◆ **EXTRAIT DU DOCUMENT**
# # # #

Les maires de France

Ce mardi 20 novembre 2018, s’est ouvert le congrès annuel des maires de France. A entendre certains le climat est morose et de nombreux reproches sont adressés au pouvoir central. Ils ont le sentiments d’être méprisés. La décentralisation ne serait-elle pas en train de montrer ses limites ?

Dans une interview récente, André Laignel, premier vice-président PS de l’association des maires de France a des propos très durs envers le président de la République. Il regrette que celui-ci boude leur congrès et préfère en recevoir certains à l’Élysée plutôt que de venir les rencontrer. Il faut dire que l’an passé, il avait été copieusement sifflé ce qui doit, cette année, le refroidir. Et il va plus loin dans ses propos en disant qu’il s’agit là d’une bien mauvaise manière faite à des élus locaux considérés comme trop nombreux, dépensiers, inefficaces et même clientélistes. Soulignant que le président est l’auteur d’une véritable injure à leur égard, il souligne qu’un maire sur deux ne souhaite pas se représenter aux municipales de 2020. Parlant toujours aux nom des édiles locaux, il va même jusqu’à affirmer que 90% d’entre eux sont des bénévoles. Ceci n’est pas tout à fait exact quand on sait le montant des indemnités qui leur sont octroyées.

# # # #

◆ **ENREGISTREMENTS DE DONNÉES**
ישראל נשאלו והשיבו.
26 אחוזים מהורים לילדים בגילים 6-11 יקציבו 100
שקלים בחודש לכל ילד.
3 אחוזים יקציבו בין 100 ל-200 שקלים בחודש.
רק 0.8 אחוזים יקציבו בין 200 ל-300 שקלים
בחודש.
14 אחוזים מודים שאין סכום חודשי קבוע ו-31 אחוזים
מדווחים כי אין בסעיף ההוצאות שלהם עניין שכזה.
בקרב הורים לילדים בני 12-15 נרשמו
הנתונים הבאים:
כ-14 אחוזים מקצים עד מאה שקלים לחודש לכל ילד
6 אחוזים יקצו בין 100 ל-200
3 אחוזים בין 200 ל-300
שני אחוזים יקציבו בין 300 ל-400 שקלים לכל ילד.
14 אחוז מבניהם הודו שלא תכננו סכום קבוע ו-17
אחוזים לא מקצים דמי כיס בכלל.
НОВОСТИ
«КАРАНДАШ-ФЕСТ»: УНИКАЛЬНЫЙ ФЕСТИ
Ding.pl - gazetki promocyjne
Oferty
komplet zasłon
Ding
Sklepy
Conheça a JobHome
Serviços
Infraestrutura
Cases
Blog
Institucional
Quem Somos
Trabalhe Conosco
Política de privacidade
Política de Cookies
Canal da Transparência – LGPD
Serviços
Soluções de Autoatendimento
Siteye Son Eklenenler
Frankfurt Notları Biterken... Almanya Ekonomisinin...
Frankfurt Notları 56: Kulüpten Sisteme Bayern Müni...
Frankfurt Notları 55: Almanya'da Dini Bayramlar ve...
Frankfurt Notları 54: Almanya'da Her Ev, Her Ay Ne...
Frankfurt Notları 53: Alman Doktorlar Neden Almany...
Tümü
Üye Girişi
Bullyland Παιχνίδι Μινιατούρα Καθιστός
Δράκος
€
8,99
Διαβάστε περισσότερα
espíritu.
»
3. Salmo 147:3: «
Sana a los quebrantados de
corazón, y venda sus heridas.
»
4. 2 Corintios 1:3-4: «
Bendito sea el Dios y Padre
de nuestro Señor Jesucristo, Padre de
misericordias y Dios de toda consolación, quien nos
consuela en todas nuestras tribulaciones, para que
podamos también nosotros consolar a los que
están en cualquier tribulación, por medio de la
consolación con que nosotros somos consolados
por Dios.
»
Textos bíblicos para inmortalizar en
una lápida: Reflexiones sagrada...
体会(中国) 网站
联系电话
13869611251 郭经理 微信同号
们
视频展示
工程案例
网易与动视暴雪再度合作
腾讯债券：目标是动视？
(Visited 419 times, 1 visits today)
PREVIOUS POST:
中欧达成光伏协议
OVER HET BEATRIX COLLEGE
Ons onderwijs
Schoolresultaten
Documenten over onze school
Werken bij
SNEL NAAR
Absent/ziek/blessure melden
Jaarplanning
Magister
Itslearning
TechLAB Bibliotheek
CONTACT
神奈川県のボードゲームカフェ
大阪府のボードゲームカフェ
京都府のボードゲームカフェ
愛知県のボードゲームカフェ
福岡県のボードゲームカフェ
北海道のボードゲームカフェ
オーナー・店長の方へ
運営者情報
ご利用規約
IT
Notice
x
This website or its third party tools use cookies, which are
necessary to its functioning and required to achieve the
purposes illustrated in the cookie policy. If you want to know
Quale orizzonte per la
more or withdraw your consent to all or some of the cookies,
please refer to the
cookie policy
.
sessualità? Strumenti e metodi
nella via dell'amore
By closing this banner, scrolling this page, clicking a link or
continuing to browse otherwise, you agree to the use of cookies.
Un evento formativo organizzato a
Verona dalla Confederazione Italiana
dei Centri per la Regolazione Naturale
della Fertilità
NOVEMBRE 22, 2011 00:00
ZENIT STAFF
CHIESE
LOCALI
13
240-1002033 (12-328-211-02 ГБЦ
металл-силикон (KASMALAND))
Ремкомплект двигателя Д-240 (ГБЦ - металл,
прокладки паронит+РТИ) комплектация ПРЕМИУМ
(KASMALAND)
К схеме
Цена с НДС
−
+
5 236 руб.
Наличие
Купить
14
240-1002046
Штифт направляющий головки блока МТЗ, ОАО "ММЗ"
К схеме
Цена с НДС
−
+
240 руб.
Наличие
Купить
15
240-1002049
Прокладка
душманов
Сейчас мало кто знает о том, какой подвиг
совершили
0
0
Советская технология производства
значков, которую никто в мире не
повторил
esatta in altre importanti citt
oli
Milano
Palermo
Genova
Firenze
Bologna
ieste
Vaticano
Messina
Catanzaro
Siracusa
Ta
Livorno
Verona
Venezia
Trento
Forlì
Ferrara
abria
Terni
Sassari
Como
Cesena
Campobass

# # # #

◆ **VOTRE TÂCHE**
Répondez à ces trois questions d'après l'extrait sur les maires de France :
1. À quelle date s'est ouvert le congrès annuel des maires de France ?
2. Quelle fonction André Laignel occupe-t-il ?
3. Selon André Laignel, quelle part des maires ne souhaite pas se représenter aux municipales de 2020 ?

◆ **VOTRE SOLUTION**
1. Le mardi 20 novembre 2018.
2. Premier vice-président PS de l'association des maires de France.
3. Un maire sur deux.